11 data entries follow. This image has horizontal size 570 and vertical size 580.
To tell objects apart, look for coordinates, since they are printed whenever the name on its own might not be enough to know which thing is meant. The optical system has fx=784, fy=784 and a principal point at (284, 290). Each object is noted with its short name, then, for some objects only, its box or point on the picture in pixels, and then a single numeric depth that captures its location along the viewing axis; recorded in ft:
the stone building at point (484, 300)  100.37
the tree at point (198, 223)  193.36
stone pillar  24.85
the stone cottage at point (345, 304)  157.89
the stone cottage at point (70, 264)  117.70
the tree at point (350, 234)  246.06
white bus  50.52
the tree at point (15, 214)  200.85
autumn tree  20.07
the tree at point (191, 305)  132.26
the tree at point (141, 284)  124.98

* * *

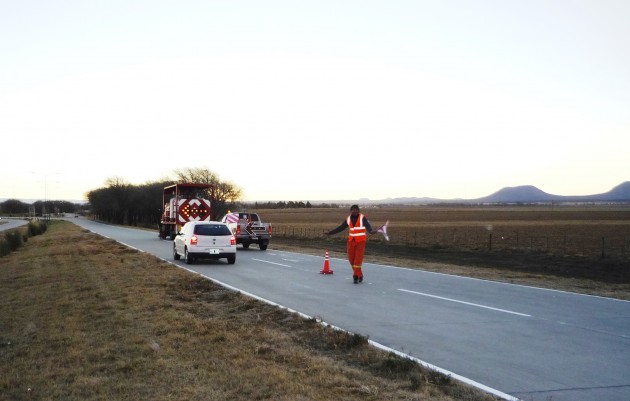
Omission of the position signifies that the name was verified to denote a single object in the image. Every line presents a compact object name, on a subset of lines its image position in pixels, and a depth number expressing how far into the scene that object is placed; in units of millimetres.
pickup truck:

==

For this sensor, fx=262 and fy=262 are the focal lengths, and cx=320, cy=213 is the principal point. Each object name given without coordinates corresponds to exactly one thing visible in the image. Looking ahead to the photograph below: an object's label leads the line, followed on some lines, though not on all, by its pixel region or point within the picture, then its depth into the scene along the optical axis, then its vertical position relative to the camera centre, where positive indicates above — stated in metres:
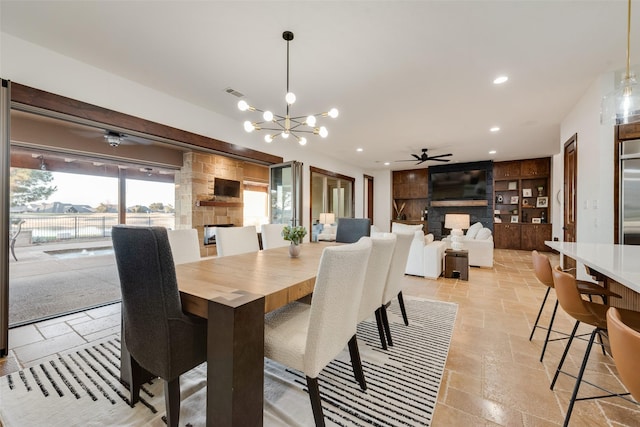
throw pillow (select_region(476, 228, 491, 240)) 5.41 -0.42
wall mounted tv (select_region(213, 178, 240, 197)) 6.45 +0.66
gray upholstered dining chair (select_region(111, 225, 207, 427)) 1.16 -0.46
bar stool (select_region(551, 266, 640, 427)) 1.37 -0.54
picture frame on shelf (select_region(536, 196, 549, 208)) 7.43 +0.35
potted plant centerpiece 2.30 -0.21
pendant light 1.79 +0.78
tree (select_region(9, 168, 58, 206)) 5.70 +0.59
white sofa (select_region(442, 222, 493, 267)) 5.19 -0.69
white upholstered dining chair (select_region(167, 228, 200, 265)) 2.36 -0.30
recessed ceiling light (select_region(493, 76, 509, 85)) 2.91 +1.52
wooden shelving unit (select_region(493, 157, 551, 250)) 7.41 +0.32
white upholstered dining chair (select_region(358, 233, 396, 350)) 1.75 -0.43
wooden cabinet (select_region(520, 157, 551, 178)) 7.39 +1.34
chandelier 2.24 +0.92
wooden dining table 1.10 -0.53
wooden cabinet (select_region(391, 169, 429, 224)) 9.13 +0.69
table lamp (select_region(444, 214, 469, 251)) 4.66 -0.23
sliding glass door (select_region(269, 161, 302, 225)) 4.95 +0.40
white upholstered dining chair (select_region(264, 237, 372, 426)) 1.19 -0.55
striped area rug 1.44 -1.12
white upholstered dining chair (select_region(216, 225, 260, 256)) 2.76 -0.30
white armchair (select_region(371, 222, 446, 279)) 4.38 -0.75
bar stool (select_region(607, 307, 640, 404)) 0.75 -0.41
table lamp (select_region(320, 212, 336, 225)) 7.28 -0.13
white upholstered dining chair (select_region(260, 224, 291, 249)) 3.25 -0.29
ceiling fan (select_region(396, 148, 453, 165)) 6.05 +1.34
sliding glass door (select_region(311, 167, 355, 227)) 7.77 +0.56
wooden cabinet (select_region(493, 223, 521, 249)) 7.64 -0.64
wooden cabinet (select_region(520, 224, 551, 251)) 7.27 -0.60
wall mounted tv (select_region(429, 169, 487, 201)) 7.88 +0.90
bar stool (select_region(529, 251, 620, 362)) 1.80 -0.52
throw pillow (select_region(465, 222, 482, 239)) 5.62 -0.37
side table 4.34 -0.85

=== WHAT YOU SHOULD DO ===
Which lines of the data contain "door"? Copy them all.

=== REPLY ===
sliding glass door (select_region(269, 161, 302, 225)) 4.95 +0.40
sliding glass door (select_region(311, 167, 355, 227)) 7.77 +0.56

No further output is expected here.